Monday, April 4, 2011

"The View From the Studio Door"

I am a late-comer to Ted Orland's The View From the Studio Door:How Artists Find The Way in an Uncertain World. It was published in 2006, and I'm only just now getting around to it. More's the pity... or maybe it arrived at just the right moment, since I am writing and speaking around that same topic these days, and am finding not only much common ground between us, but also many new thoughts and insights that are truly valuable. It's one of those books in which I pause at every page with the wish that I'd been able to say it quite so well.

Ted Orland is an artist who works with photographic media and the co-author, with David Bayles, of Art and Fear (1993), a book which continues to be widely read by artists familiar with the fear that inevitably arises in their lives--and who are wise enough to learn how to use it rather than allow it to stand in their way. Orland's new book--well, not actually new--is addressed to the working artist; hence the reference to the studio in the title. This is a book about the creative process, not merely "creativity." The latter, as Orland is at pains to point out, is an abstraction. Work in the studio is about the experience of doing it.
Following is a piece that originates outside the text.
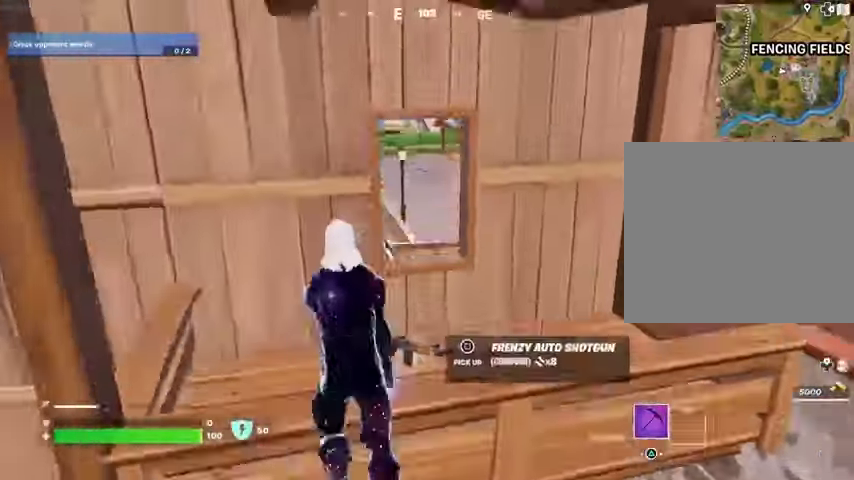
{"buttons": [], "left_stick": "down-left", "right_stick": "center", "events": [[67, "right_stick", "right"], [100, "left_stick", "down-left"], [233, "right_stick", "center"]]}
As I suggested, Orland covers a good deal of the same material as myself: why bother to make art in a world already saturated with the work of others? What is it that drives the artist, despite the obstacles put in her way by a society that worships money and celebrity and heaps more success on the already successful few, even while ignoring the (sometimes greater) talent of the many? How do the rest of us, to use the word from my own title, "persist"? Orland also writes with sardonic humor about a system of education that does everything it can to squelch the creative spirit, and offers his own thoughtful perceptions on how to teach art--and how to learn. He has a light touch with some weighty material.

I also share Orland's conviction that art at its best is not a solitary act of self-expression nor one of technical accomplishment. It's rather a vital and passionate means of communication. For me--and as I read his book, I believe for Orland, too--it's about what makes us human. It's about believing with such passion in my own vision that I am compelled to find ways, through art, to understand and enrich it more completely, and through that process to be able to share it with my fellow travelers on this planet.

Orland also writes persuasively about the need for community. Too many artists, once they leave the privileged and sheltered life of art school, find themselves thrust out into a society that generally ignores them. But art hungers for, and thrives on feedback. Lacking this, the creative spirit can speedily wither and die. Optimally, if we lack this community, the thing to do is go out into the world and create one. Readers of "Persist: the Blog" will be aware of the virtual community to which they already belong. That's another way, for some, though it can encourage even greater isolation. It misses the warmth of actual, living, breathing, face to face, hand to hand human contact that can feed us. It's my impression that Orland's books have created a kind of community of readership. For those who have not yet encountered his work, I'd suggest a visit to his website, where you'll find links to "The View..." as well as to "Art and Fear." Both are valuable handbooks for the working artist (I mean that to include writers, too, and musicians, actors, dancers, and the rest). No matter who you are, or how successful, if the creative process is an important part of your life, they will restore some of the juices to your practice.

Did I mention that they're also a pleasure to read?